*** Opening of Data to use ***

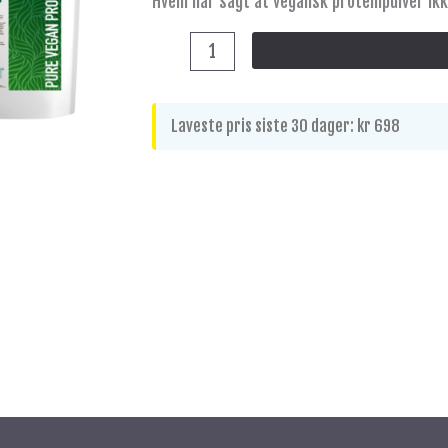
Hvem har sagt at vegansk proteinpulver ik
2!
antall
Laveste pris siste 30 dager:
kr
698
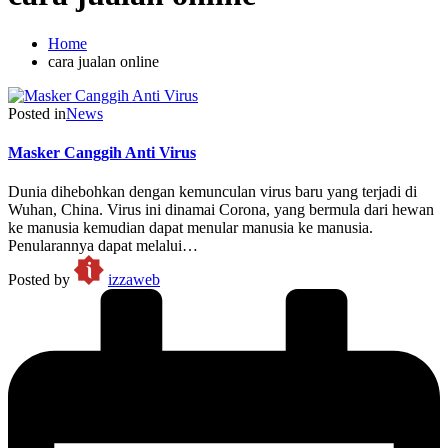
Home
cara jualan online
Posted in
News
Masker Canggih Anti Virus
Dunia dihebohkan dengan kemunculan virus baru yang terjadi di
Wuhan, China. Virus ini dinamai Corona, yang bermula dari hewan
ke manusia kemudian dapat menular manusia ke manusia.
Penularannya dapat melalui…
Posted by
izzaweb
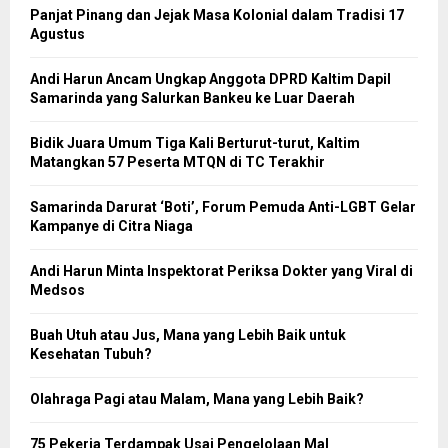
Panjat Pinang dan Jejak Masa Kolonial dalam Tradisi 17
Agustus
Andi Harun Ancam Ungkap Anggota DPRD Kaltim Dapil
Samarinda yang Salurkan Bankeu ke Luar Daerah
Bidik Juara Umum Tiga Kali Berturut-turut, Kaltim
Matangkan 57 Peserta MTQN di TC Terakhir
Samarinda Darurat ‘Boti’, Forum Pemuda Anti-LGBT Gelar
Kampanye di Citra Niaga
Andi Harun Minta Inspektorat Periksa Dokter yang Viral di
Medsos
Buah Utuh atau Jus, Mana yang Lebih Baik untuk
Kesehatan Tubuh?
Olahraga Pagi atau Malam, Mana yang Lebih Baik?
75 Pekerja Terdampak Usai Pengelolaan Mal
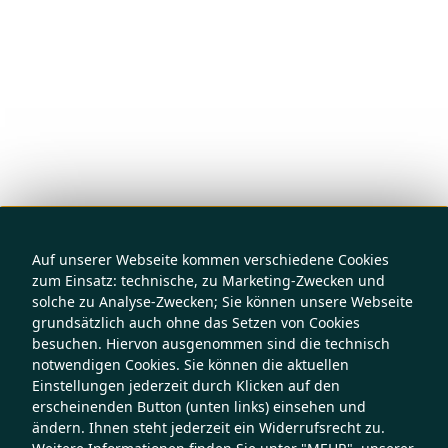
Auf unserer Webseite kommen verschiedene Cookies
zum Einsatz: technische, zu Marketing-Zwecken und
solche zu Analyse-Zwecken; Sie können unsere Webseite
grundsätzlich auch ohne das Setzen von Cookies
besuchen. Hiervon ausgenommen sind die technisch
notwendigen Cookies. Sie können die aktuellen
Einstellungen jederzeit durch Klicken auf den
erscheinenden Button (unten links) einsehen und
ändern. Ihnen steht jederzeit ein Widerrufsrecht zu.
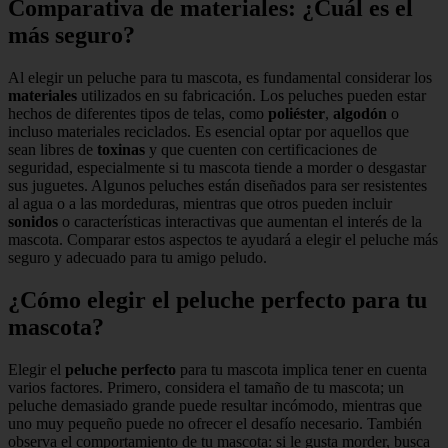
Comparativa de materiales: ¿Cuál es el
más seguro?
Al elegir un peluche para tu mascota, es fundamental considerar los
materiales
utilizados en su fabricación. Los peluches pueden estar
hechos de diferentes tipos de telas, como
poliéster
,
algodón
o
incluso materiales reciclados. Es esencial optar por aquellos que
sean libres de
toxinas
y que cuenten con certificaciones de
seguridad, especialmente si tu mascota tiende a morder o desgastar
sus juguetes. Algunos peluches están diseñados para ser resistentes
al agua o a las mordeduras, mientras que otros pueden incluir
sonidos
o características interactivas que aumentan el interés de la
mascota. Comparar estos aspectos te ayudará a elegir el peluche más
seguro y adecuado para tu amigo peludo.
¿Cómo elegir el peluche perfecto para tu
mascota?
Elegir el
peluche perfecto
para tu mascota implica tener en cuenta
varios factores. Primero, considera el tamaño de tu mascota; un
peluche demasiado grande puede resultar incómodo, mientras que
uno muy pequeño puede no ofrecer el desafío necesario. También
observa el comportamiento de tu mascota: si le gusta morder, busca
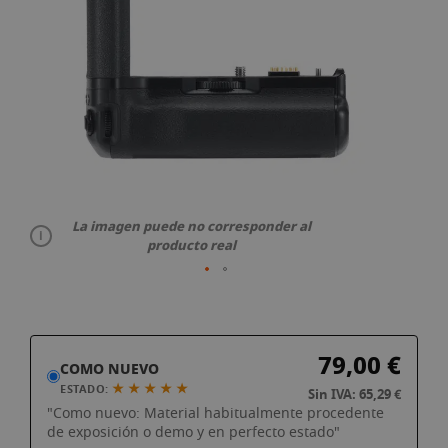
galería
de
imágenes
La imagen puede no corresponder al
producto real
Saltar
79,00 €
al
COMO NUEVO
comienzo
★ ★ ★ ★ ★
ESTADO:
Sin IVA: 65,29 €
de
"Como nuevo: Material habitualmente procedente
la
de exposición o demo y en perfecto estado"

*** Close of Data to use ***

#### [What needs to be done]
Search the preceding listing for "materiales" and extract every line where it is found.

#### [Problem solution]
Comparativa de materiales: ¿Cuál es el
materiales
incluso materiales reciclados. Es esencial optar por aquellos que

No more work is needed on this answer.